3.15. In Vitro Scratch Wound Healing Assay

In vitro scratch wound healing assay was performed according to Blažević et al., 2016 [42]. The HaCaT cells were seeded onto 24-well plates at a density of 10⁵ cells/well and a volume of 500 µL/well and allowed to reach adequate confluence over 24 h in DMEM supplemented with 10% FBS and 5% antibiotic. Thereafter, the medium was removed and replaced with serum-free medium. After 24 h, a sterile 10 µL pipette tip was used to scrape across each well, creating a “wound” with a cell-free area. The cell monolayer was washed gently with HBSS (pH 6.0) to remove detached cells and cell debris. The wounds were exposed to the extracts’ solutions in HBSS for 2 h. Each well was marked below the plate surface to allow the identification of the same scratched area. After a 2 h treatment, the cells were washed with HBSS and incubated with serum-free medium in a volume of 500 µL/well. Wounds exposed to HBSS were used as a negative control. In vitro wound epithelization was monitored over 48 h, every 24 h, using phase-contrast microscopy (10× magnification; Primovert, Carl Zeiss AG, Oberkochen, Germany). The scratch area was measured using the ImageJ software (National Institutes of Health, Bethesda, MD, USA). The percentage of wound closure (PWC) was expressed as the percentage of scratch closure in relation to the initial scratch area, according to Equation (9):

$$\mathrm{PWC} \left(\%\right)=\frac{{\mathrm{A}}_0-{\mathrm{A}}_{\mathrm{t}}}{{\mathrm{A}}_0}\times 100$$

(9)

where A₀ is the scratch area at time 0 and A_t is the corresponding scratch area at 24 or 48 h.

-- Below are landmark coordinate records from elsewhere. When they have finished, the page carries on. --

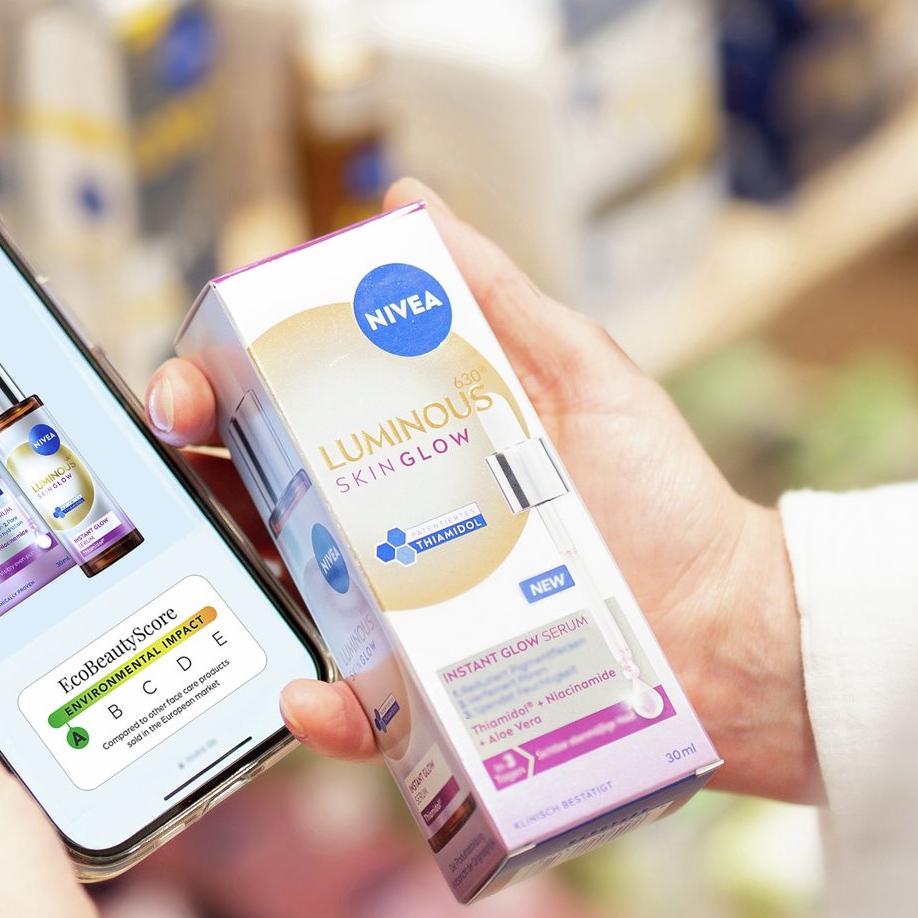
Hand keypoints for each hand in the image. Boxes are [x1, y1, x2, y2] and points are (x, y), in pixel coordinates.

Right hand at [149, 182, 818, 802]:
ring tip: (222, 549)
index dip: (223, 384)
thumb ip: (495, 296)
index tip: (197, 371)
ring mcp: (400, 621)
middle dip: (196, 466)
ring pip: (286, 601)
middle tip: (185, 439)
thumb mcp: (581, 373)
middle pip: (257, 498)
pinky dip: (321, 713)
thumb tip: (408, 203)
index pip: (288, 411)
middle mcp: (387, 534)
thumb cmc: (664, 500)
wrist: (733, 627)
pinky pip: (352, 715)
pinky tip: (311, 693)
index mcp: (409, 450)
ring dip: (236, 580)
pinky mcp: (429, 703)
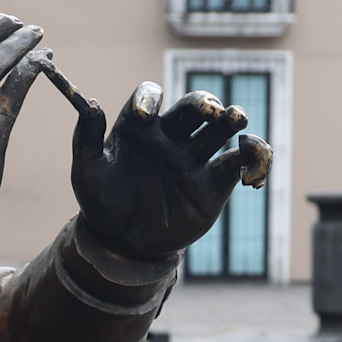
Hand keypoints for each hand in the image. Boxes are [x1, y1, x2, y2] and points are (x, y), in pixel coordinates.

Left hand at [62, 78, 271, 262]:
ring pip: (219, 130)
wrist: (121, 244)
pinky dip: (254, 157)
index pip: (151, 96)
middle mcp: (170, 136)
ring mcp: (193, 160)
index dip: (150, 98)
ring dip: (232, 119)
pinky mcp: (213, 186)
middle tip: (211, 111)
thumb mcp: (87, 171)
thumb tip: (91, 102)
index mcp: (140, 126)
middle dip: (205, 103)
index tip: (146, 115)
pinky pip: (237, 165)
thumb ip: (86, 138)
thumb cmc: (101, 202)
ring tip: (237, 118)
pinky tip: (254, 155)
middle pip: (193, 107)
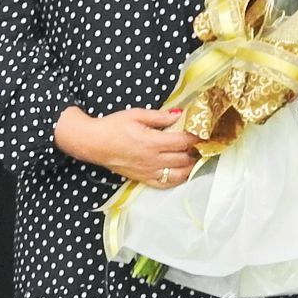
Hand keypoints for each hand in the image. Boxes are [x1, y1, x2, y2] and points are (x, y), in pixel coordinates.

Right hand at [56, 106, 199, 187]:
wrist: (93, 144)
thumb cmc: (113, 126)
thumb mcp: (136, 115)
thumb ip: (160, 117)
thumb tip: (180, 114)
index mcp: (152, 142)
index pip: (183, 141)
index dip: (196, 136)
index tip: (204, 131)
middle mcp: (153, 160)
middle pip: (185, 158)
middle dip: (196, 150)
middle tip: (203, 142)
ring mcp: (149, 172)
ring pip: (179, 174)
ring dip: (191, 165)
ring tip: (195, 156)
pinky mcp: (144, 179)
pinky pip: (167, 183)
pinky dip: (179, 178)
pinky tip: (183, 170)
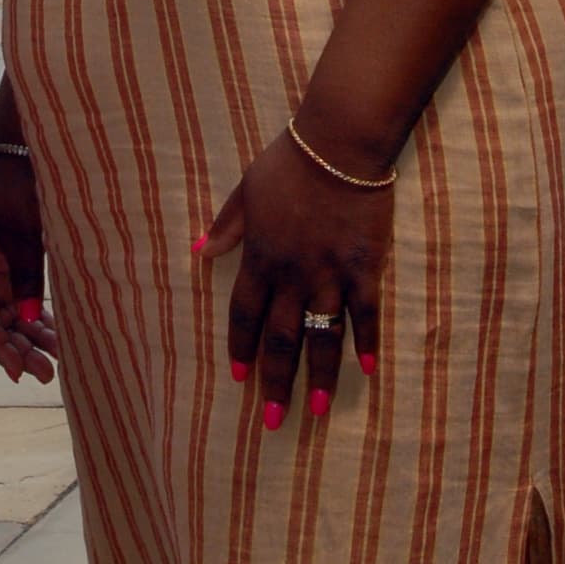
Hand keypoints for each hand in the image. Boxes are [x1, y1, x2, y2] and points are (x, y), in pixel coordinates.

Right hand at [0, 154, 59, 385]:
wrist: (24, 157)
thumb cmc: (20, 193)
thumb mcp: (25, 237)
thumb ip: (27, 278)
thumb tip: (30, 321)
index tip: (18, 373)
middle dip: (20, 350)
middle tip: (47, 374)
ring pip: (12, 314)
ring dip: (31, 336)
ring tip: (56, 361)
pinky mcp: (15, 261)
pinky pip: (23, 299)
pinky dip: (36, 316)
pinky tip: (53, 333)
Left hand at [202, 131, 390, 430]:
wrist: (339, 143)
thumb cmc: (290, 162)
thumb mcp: (246, 189)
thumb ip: (227, 225)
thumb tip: (198, 250)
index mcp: (261, 256)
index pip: (245, 313)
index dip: (241, 346)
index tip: (238, 377)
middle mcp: (292, 273)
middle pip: (280, 337)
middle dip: (274, 381)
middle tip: (271, 420)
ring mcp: (329, 273)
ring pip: (321, 336)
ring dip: (317, 376)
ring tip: (315, 411)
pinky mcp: (364, 267)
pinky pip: (365, 314)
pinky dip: (365, 342)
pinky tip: (367, 370)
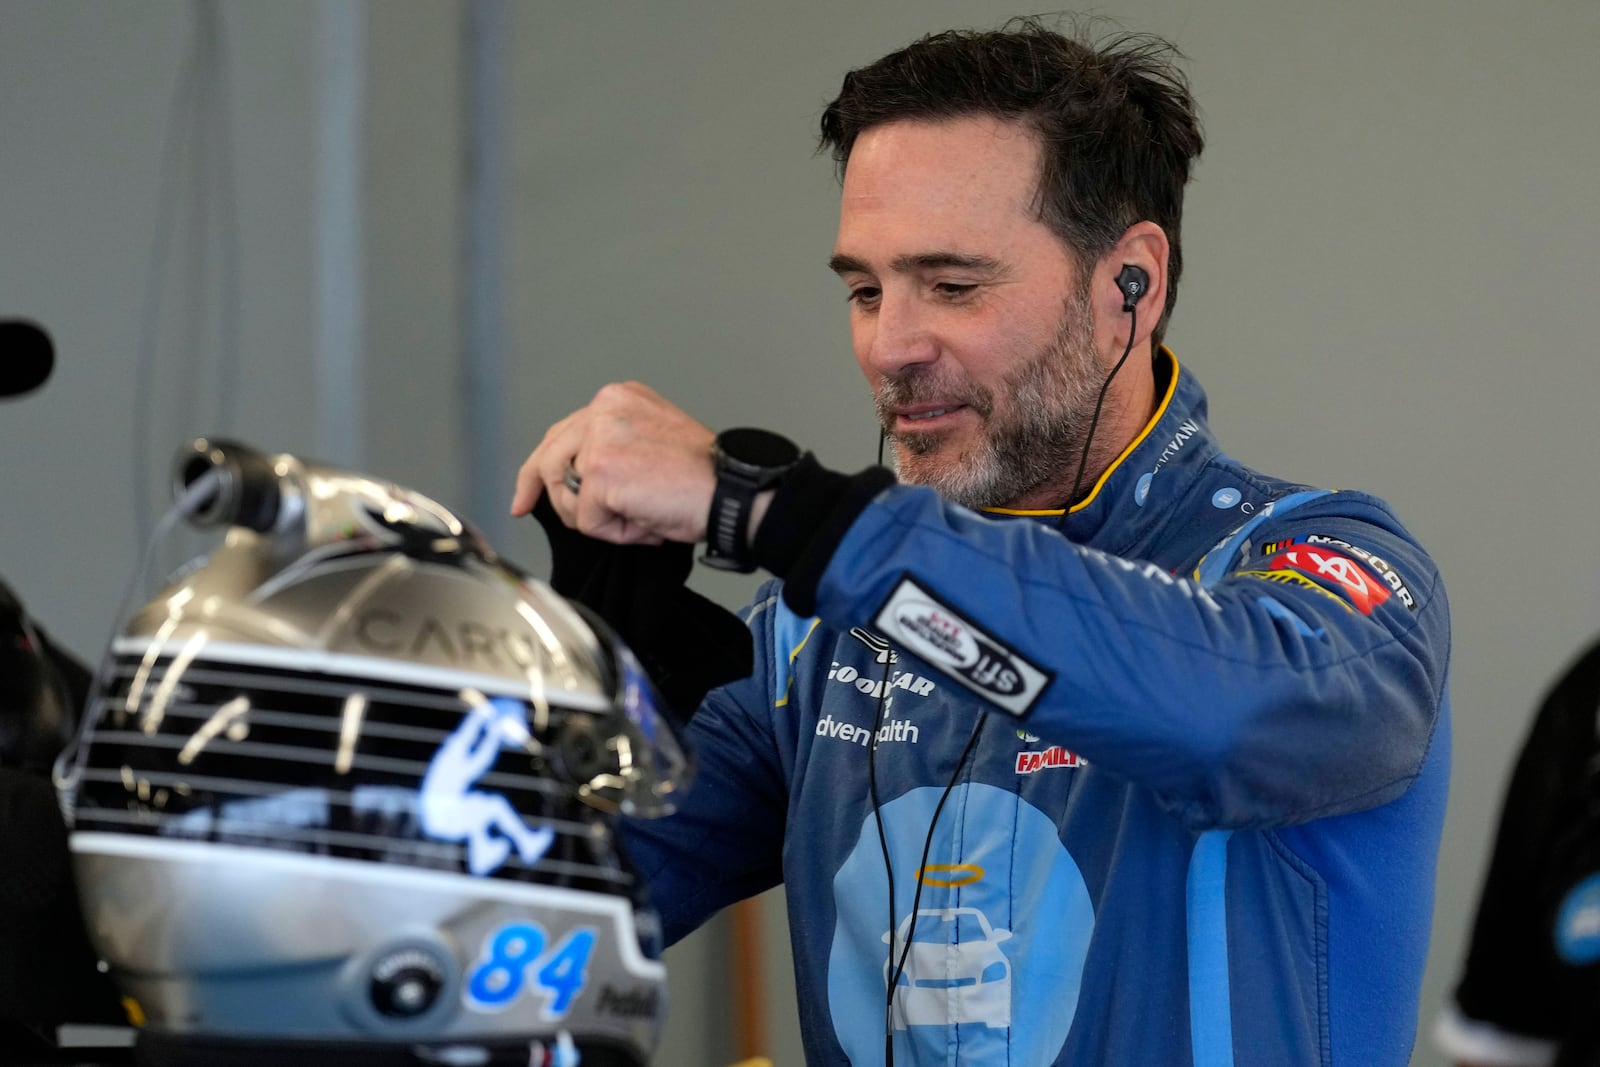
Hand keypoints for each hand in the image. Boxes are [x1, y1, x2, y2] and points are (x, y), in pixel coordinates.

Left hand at [510, 382, 715, 544]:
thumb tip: (576, 480)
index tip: (526, 491)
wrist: (731, 492)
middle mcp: (605, 408)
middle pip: (548, 456)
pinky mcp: (600, 470)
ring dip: (596, 517)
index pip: (563, 432)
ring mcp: (600, 437)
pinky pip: (587, 521)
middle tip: (522, 507)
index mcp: (618, 398)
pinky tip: (646, 520)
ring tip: (637, 514)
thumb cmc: (703, 479)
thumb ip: (613, 449)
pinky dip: (615, 532)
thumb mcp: (651, 445)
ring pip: (565, 493)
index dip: (541, 465)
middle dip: (537, 489)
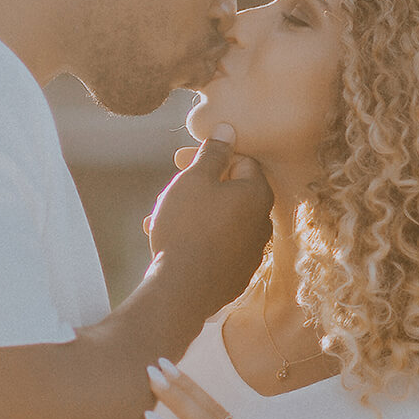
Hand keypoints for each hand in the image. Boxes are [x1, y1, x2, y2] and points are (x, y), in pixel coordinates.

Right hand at [145, 130, 272, 317]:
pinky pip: (216, 248)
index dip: (209, 157)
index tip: (180, 162)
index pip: (241, 162)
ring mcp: (251, 253)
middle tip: (167, 191)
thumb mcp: (195, 179)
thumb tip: (229, 129)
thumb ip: (213, 153)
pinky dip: (196, 240)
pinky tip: (169, 243)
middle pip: (230, 193)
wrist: (182, 289)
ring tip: (157, 219)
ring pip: (219, 222)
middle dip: (198, 188)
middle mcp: (262, 223)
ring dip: (191, 215)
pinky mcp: (236, 276)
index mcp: (257, 194)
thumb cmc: (188, 226)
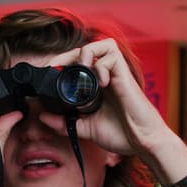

3.16. Statistical Analysis

Design-Expert software v. 8.0.6 (Stat-Ease, Minneapolis, MN, USA) was used for the experimental design preparation (Box–Behnken) and validation (ANOVA) of Box–Behnken results. For evaluation of antioxidant and enzyme inhibiting activity, the results were presented as the mean ± standard deviation of three measurements. IC₅₀ values were calculated using regression analysis. For wound healing assay, two independent experiments were performed, using three wells for each treatment. Statistical comparisons were made between the extracts using Students’ t-test (GraphPad Prism) and Dunnett’s post hoc test was used for comparison with the control. p-values < 0.05 were considered statistically significant.

4. Conclusions

E. purpurea aerial parts contain caffeic acid derivatives, potent cosmeceutical ingredients. In this work, the UAE method for preparation of E. purpurea bioactive extracts was developed. The extraction was performed using mixtures of water with glycerol, an environmentally friendly and safe solvent, used as a vehicle and active ingredient in cosmetic products. The extraction was optimized to obtain the extracts with the highest amount of phenolic acid and the best antiradical activity. The prepared extracts displayed excellent radical scavenging, Fe²⁺ chelating and antioxidant activity. In addition to that, collagenase, elastase and tyrosinase inhibitory activities, as well as their anti-inflammatory activity, indicate excellent antiaging properties of the extracts. The hyaluronidase inhibiting and wound healing effects were especially pronounced. The conducted research confirms a significant potential of E. purpurea extracts as valuable ingredients of cosmeceuticals with antiaging and wound healing properties.